Mijn vader vertelde regelmatig over de oorlog, vooral op mijn verzoek of naar aanleiding van de bezoeken van Stook. Anekdotes, interessante geschiedenissen. Ik leerde als kind Curacao, Aruba, New York en Londen kennen door zijn ogen. De straten, de namen. De bijzondere pleinen zoals Trafalgar Square. Ook vertelde hij over Groenland en over de nomaden bij wie hij een periode doorbracht. Om de verhalen geschikt te maken voor zijn dochter, haalde hij de verschrikkingen eruit of gaf ze een vriendelijke wending. Ademloos luisterde ik naar de verhalen van overleven op zee. Maar ook naar de bijzondere wereld van sneeuw en ijs, hoe mensen daar konden overleven en hoe ze met de natuur omgingen. De natuur die ze beschouwden als een vriend, die ze met zorg behandelden en waarvan ze niet meer namen dan nodig was.

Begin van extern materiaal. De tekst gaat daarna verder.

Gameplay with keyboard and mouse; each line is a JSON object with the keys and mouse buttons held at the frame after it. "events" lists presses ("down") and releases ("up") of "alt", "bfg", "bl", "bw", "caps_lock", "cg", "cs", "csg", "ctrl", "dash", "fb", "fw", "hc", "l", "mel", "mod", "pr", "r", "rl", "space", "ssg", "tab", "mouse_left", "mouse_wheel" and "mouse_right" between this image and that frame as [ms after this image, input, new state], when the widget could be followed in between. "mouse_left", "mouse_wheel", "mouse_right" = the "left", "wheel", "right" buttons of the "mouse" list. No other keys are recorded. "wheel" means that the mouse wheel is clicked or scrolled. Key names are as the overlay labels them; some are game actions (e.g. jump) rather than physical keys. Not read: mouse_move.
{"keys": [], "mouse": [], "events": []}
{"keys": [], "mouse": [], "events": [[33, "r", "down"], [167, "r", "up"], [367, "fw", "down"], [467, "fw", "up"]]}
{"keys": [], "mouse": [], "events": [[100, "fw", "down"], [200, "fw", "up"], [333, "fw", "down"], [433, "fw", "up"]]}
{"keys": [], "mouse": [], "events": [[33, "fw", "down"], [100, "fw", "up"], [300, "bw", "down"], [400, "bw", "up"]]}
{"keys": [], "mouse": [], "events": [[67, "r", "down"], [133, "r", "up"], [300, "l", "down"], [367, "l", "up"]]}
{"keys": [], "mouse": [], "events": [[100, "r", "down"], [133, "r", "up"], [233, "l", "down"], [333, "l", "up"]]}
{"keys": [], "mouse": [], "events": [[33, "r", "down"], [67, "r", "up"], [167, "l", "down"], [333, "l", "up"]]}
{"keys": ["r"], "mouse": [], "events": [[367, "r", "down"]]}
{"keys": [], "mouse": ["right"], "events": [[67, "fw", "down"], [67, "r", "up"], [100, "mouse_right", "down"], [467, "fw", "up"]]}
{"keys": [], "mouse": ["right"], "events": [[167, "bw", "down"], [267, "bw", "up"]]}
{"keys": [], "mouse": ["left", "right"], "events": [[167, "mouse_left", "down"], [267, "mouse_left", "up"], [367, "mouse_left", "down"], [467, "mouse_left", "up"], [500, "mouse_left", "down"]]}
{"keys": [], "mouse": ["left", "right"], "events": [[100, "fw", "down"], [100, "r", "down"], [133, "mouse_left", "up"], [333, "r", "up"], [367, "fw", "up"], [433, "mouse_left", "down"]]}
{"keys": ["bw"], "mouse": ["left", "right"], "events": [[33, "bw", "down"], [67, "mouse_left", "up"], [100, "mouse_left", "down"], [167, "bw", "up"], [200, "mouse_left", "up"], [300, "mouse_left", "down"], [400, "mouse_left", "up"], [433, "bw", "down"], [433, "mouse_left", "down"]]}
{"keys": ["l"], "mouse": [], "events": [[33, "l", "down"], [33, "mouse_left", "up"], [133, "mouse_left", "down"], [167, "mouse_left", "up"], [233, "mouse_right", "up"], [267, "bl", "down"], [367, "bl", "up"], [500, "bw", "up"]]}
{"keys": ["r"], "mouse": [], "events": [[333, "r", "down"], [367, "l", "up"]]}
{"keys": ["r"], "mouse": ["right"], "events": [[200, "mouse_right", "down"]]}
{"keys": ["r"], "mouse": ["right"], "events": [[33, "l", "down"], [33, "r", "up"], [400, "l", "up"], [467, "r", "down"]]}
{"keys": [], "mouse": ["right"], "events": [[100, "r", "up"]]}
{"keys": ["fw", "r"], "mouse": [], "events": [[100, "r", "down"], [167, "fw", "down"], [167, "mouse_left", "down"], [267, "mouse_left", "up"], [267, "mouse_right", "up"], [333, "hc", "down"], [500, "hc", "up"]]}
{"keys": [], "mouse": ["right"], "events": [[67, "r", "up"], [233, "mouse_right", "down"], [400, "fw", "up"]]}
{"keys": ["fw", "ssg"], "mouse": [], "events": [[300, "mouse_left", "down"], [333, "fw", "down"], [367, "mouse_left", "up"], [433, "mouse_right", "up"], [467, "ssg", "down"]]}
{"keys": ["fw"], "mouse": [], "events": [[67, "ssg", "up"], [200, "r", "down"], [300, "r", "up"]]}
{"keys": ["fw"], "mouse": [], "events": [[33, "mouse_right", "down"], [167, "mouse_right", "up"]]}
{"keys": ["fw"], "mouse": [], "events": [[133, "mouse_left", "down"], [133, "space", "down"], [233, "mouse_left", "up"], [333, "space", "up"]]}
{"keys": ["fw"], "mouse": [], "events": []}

Mijn vader bracht mij naar de Eifel, naar Hürtgen Forest, waar een ongelooflijke strijd geleverd werd die de geallieerden door onkunde en mismanagement volledig verloren hebben en aan tienduizenden jonge soldaten het leven heeft gekost. Een slag die vakkundig is weggemoffeld in het Ardennenofensief, maar daar niets mee te maken heeft.
Hij opende mijn ogen voor veel zaken onder het motto: de wereld zit heel anders in elkaar dan jij denkt. In zijn ogen zag ik de verre blik, die ik zo typerend voor hem vond en waarvan ik pas later hoorde dat de geallieerden dat fenomeen ‘Old Men’s Eyes’ noemden.
In deze boeken volg ik zo goed mogelijk het spoor van zeven mariniers. Mannen die alles, hun leven en geestelijke gezondheid, inzetten voor de vrijheid, voor onze vrijheid. We kunnen hen nooit genoeg bedanken.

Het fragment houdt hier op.